Fördertöpfe voll, Fördertöpfe leer, Förderregeln hin, Förderregeln her. Viele Bremerinnen und Bremer erleben die Finanzierung neuer Heizanlagen, Hausdämmungen oder Fenster vor allem als Wirrwarr. Verstärkt hat diesen Eindruck das abrupte Ende der Effizienzhaus-Förderung der staatlichen KfW-Bank Ende Januar. Ende Juni war es dann die kurzfristig angekündigte Reform der für Sanierungen wichtigen KfW- und Bafa-Hilfen, die inzwischen in Kraft getreten sind. Dass auch im Land Bremen Fördertöpfe existieren, ist vielen Verbrauchern hingegen oft nicht bekannt. Die wichtigsten Fragen zum Thema beantworten wir daher hier.

Was gilt nach der jüngsten Reform der Bundesförderung für effiziente Gebäude?
Die deutsche Bundesregierung hat im Sommer die wesentlichen Fördermittelgesetze für energetische Sanierung reformiert, die in der Bundesförderung für effiziente Gebäude (BEG) zusammengefasst sind. Die Änderungen für die KfW-Förderung gelten seit dem 28. Juli. Die Änderungen für die Bafa-Förderung – "BAFA" steht für Bundesamt für Wirtschaft und Ausfuhrkontrolle – sind seit dem 15. August in Kraft.
Ein Bauarbeiter steht während der Sanierung eines Altbaus an eine Wand gelehnt und trägt seinen Arbeitsschutzhelm unter dem Arm.
Handwerker und Verbraucher wurden vom Bund zuletzt mehrmals von kurzfristigen Änderungen der Förderregeln überrascht. Bild: Imago | photothek
Was ändert sich?

Erstens soll das bisherige Förderwirrwarr sortiert werden. Deshalb gilt von nun an: Wer eine Komplettsanierung seines Hauses vornehmen will, der wendet sich ausschließlich an die KfW-Bank, die mit Hausbanken als Finanzierungspartner zusammenarbeitet. Wer hingegen eine Förderung von Einzelmaßnahmen wie zum Beispiel eine Heizungserneuerung anstrebt, dem bleiben künftig auf Bundesebene nur Bafa-Hilfen. Diese werden über einen Energieberater oder zu Beispiel über den beauftragten Installateur beantragt.
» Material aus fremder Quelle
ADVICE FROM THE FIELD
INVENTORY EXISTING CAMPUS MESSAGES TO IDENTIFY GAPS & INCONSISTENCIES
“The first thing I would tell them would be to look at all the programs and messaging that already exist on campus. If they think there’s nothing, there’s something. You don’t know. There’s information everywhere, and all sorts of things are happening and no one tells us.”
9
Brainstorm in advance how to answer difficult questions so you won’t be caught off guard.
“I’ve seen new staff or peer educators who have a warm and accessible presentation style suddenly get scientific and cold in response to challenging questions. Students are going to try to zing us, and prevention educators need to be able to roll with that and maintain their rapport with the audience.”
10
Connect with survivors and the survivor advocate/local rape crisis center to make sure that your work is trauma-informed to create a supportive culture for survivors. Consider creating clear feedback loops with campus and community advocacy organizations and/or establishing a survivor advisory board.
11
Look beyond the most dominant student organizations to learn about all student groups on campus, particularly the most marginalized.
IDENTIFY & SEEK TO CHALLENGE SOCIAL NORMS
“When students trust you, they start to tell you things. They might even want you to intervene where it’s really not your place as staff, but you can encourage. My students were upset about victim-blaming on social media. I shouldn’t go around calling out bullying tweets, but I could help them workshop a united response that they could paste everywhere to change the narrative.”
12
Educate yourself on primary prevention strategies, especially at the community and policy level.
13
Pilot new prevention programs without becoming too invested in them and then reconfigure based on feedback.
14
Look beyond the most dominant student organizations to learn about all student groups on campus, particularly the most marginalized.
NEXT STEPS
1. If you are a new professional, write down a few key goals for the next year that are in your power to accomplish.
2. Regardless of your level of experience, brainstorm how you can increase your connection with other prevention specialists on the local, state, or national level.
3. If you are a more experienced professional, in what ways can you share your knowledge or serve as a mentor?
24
Zweitens sind durch die jüngsten Reformen Fördersätze abgesenkt worden, und zwar um jeweils 5 bis 10 Prozentpunkte. Bei Wärmepumpen liegt der maximale Fördersatz je Wohneinheit nun nur noch bei 40 statt zuvor 50 Prozent. Beim Austausch von Fenstern gibt es nur noch maximal 20 statt 25 Prozent Zuschuss.

Drittens wurden alle bisherigen Förderungen für gasverbrauchende Anlagen gestrichen und außerdem ein Heizungstausch-Bonus für Gaskessel eingeführt.
Was bedeutet die strengere Vorgabe für neue Heizungen ab 2024?
Auch beim Heizungstausch plant die Bundesregierung inzwischen strengere Regeln: Ab 2024 soll jede neue Heizung zu 65 Prozent mit erneuerbaren Energien betrieben werden. Für Eigentümerinnen und Eigentümer von Immobilien im Land Bremen heiße dies praktisch, sie kommen dann um eine mit Strom heizende Wärmepumpe nicht mehr herum, sagt Steffen Röhrs, Heizungsbauer und Obermeister der Innung Sanitär-Heizung-Klima Bremen.
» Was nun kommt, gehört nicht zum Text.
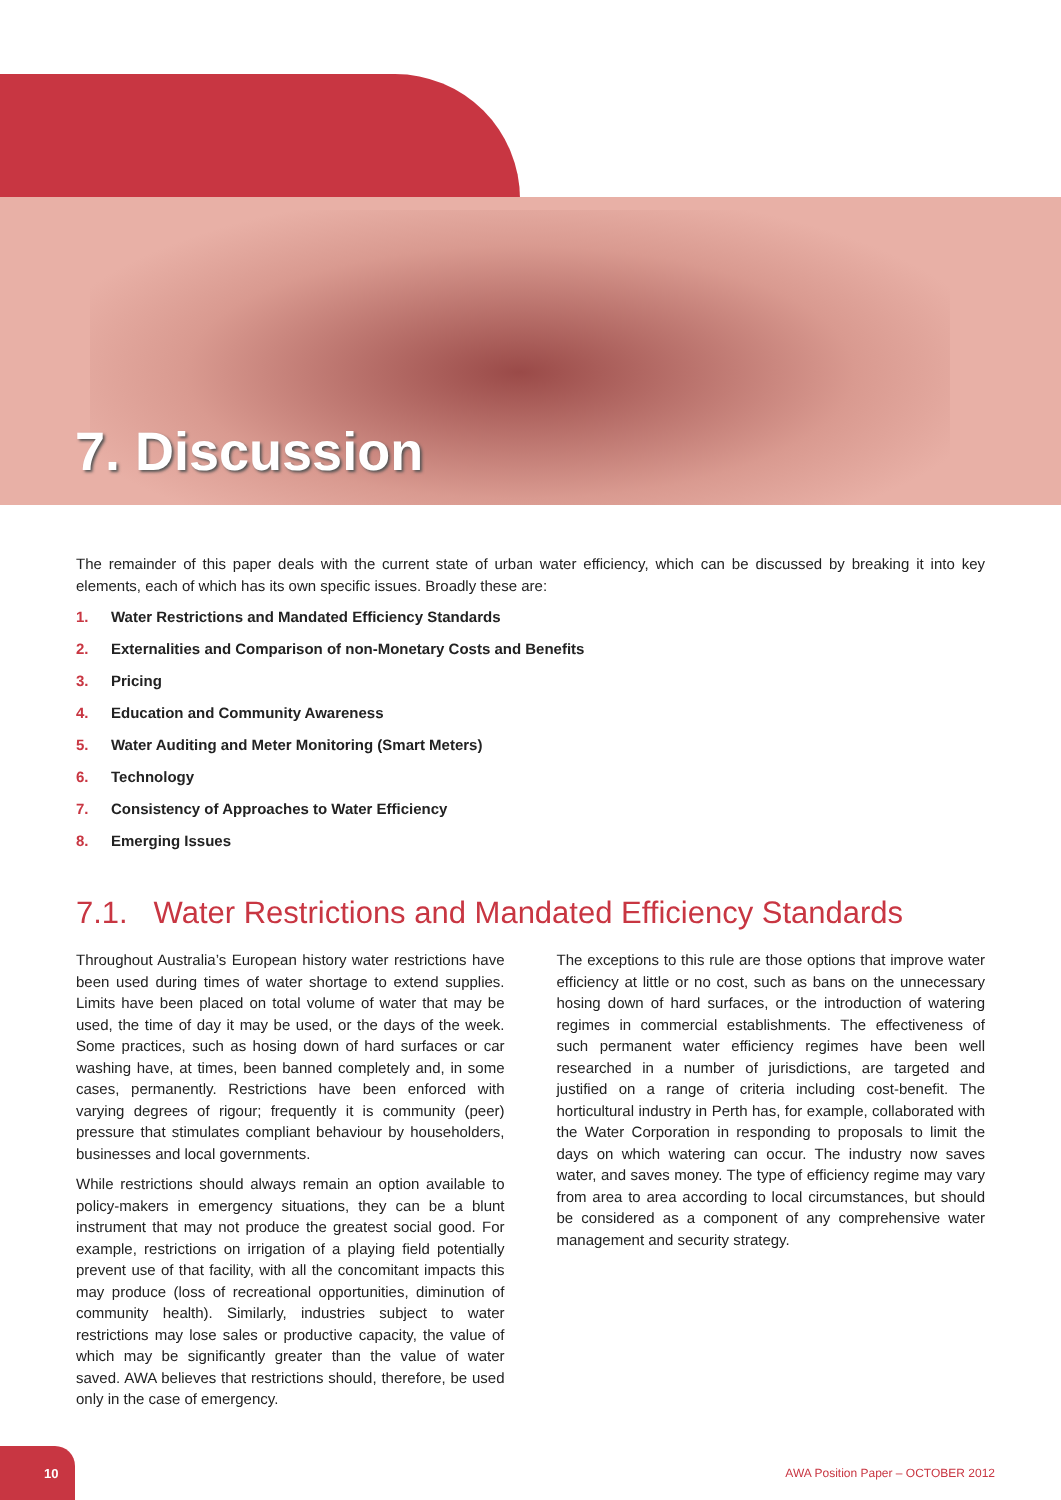7. Discussion
The remainder of this paper deals with the current state of urban water efficiency, which can be discussed by breaking it into key elements, each of which has its own specific issues. Broadly these are:
1. Water Restrictions and Mandated Efficiency Standards
2. Externalities and Comparison of non-Monetary Costs and Benefits
3. Pricing
4. Education and Community Awareness
5. Water Auditing and Meter Monitoring (Smart Meters)
6. Technology
7. Consistency of Approaches to Water Efficiency
8. Emerging Issues
7.1. Water Restrictions and Mandated Efficiency Standards
Throughout Australia’s European history water restrictions have been used during times of water shortage to extend supplies. Limits have been placed on total volume of water that may be used, the time of day it may be used, or the days of the week. Some practices, such as hosing down of hard surfaces or car washing have, at times, been banned completely and, in some cases, permanently. Restrictions have been enforced with varying degrees of rigour; frequently it is community (peer) pressure that stimulates compliant behaviour by householders, businesses and local governments.
While restrictions should always remain an option available to policy-makers in emergency situations, they can be a blunt instrument that may not produce the greatest social good. For example, restrictions on irrigation of a playing field potentially prevent use of that facility, with all the concomitant impacts this may produce (loss of recreational opportunities, diminution of community health). Similarly, industries subject to water restrictions may lose sales or productive capacity, the value of which may be significantly greater than the value of water saved. AWA believes that restrictions should, therefore, be used only in the case of emergency.
The exceptions to this rule are those options that improve water efficiency at little or no cost, such as bans on the unnecessary hosing down of hard surfaces, or the introduction of watering regimes in commercial establishments. The effectiveness of such permanent water efficiency regimes have been well researched in a number of jurisdictions, are targeted and justified on a range of criteria including cost-benefit. The horticultural industry in Perth has, for example, collaborated with the Water Corporation in responding to proposals to limit the days on which watering can occur. The industry now saves water, and saves money. The type of efficiency regime may vary from area to area according to local circumstances, but should be considered as a component of any comprehensive water management and security strategy.
10
AWA Position Paper – OCTOBER 2012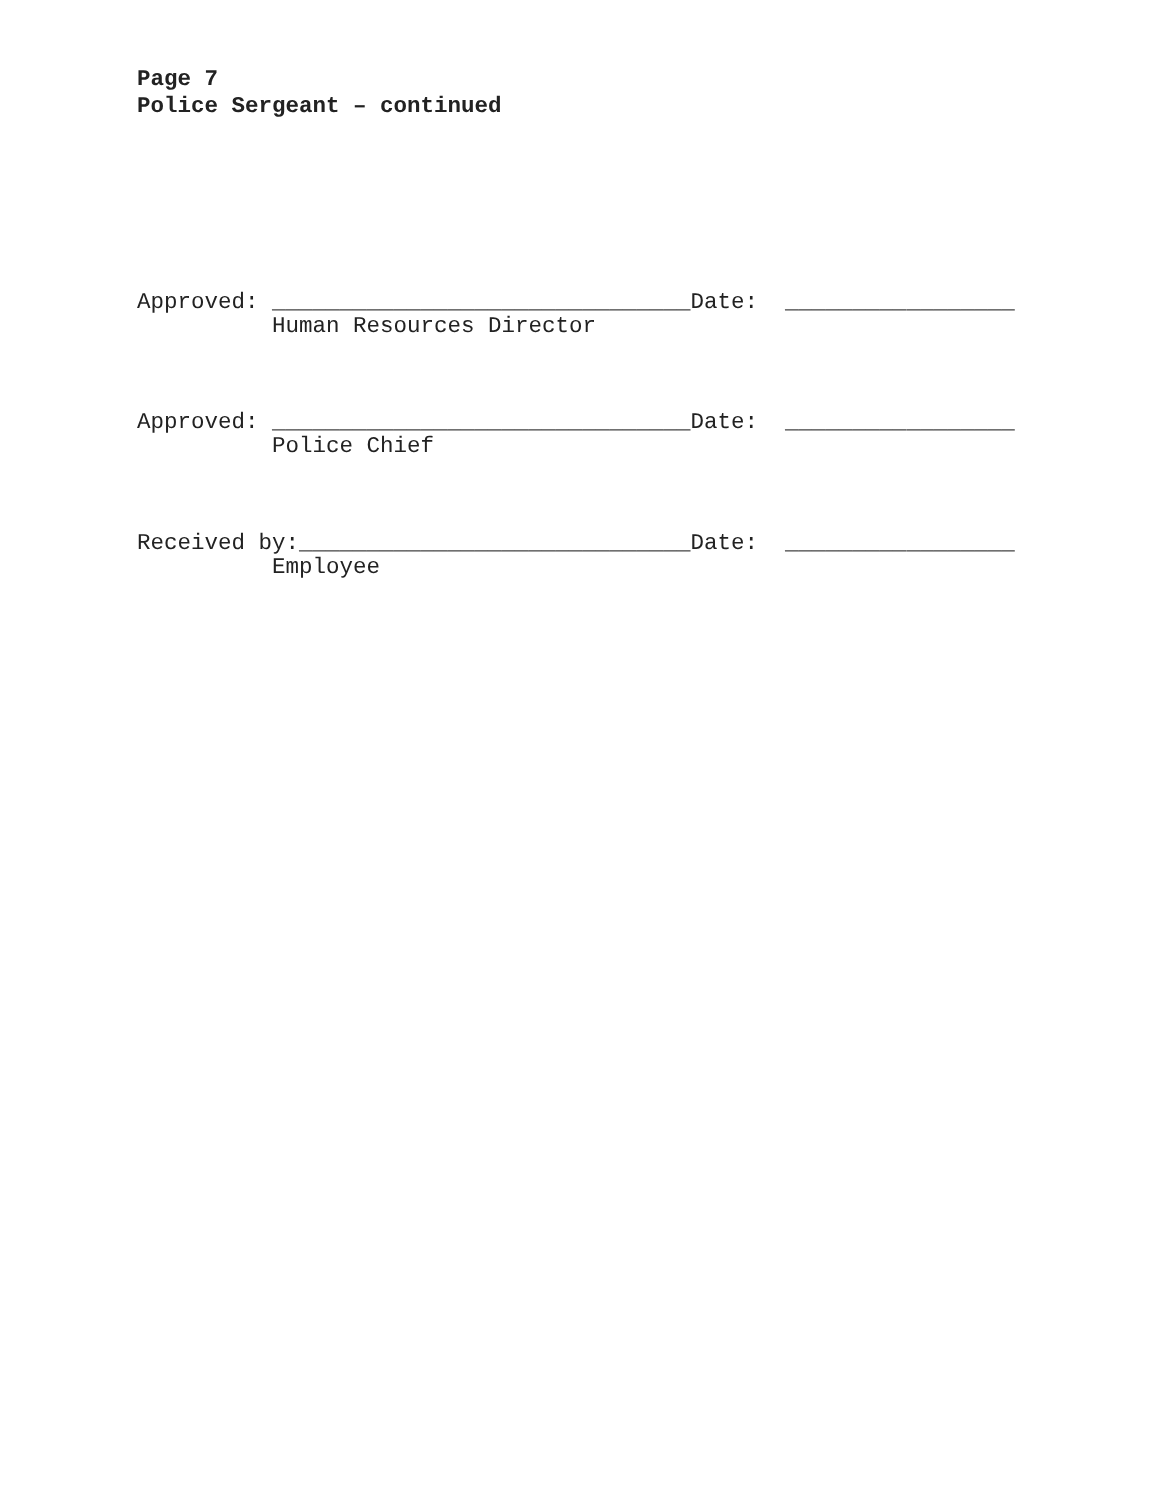Page 7
Police Sergeant – continued
Approved: _______________________________Date: _________________ Human Resources Director
Approved: _______________________________Date: _________________ Police Chief
Received by:_____________________________Date: _________________ Employee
"Die Nachfragen zu dem Thema nehmen zu", sagt Röhrs. Bei manchen Kunden habe er allerdings auch das Gefühl, sie wollten nochmal schnell eine Gasheizung installieren, bevor die neue Regelung greife. "Davon rate ich aber ab." So mache es nicht nur aus Umweltschutzgründen Sinn, auf Wärmepumpen umzusteigen. Auch finanziell rechne sich der Einbau von Gasheizungen ab einem Gaspreis von rund 10 Cent pro Kilowattstunde nicht mehr. "Perspektivisch werden die Gaspreise aber auf 35 bis 40 Cent pro Kilowattstunde steigen."

Zwar sei es in vielen Bremer Altbauten nicht möglich, Erdwärmepumpen mit entsprechender Bohrung zu nutzen. Doch es gebe praktikable Alternativen wie zum Beispiel Luftwärmepumpen. "Grundsätzlich würde ich behaupten, dass in 90 Prozent aller Bremer Haushalte eine solche Luftwärmepumpe eingesetzt werden kann", sagt Röhrs. "Bei 35 Cent Gaspreis rechnet sich jede Wärmepumpe."

Die Kosten von rund 30.000 bis 40.000 Euro würden, Stand jetzt, mit den Förderprogrammen des Bundes um bis zu 40 Prozent bezuschusst werden.
Fördert auch das Land Bremen energetische Sanierungen?
Ja, auch Bremen unterhält mehrere landeseigene Förderprogramme.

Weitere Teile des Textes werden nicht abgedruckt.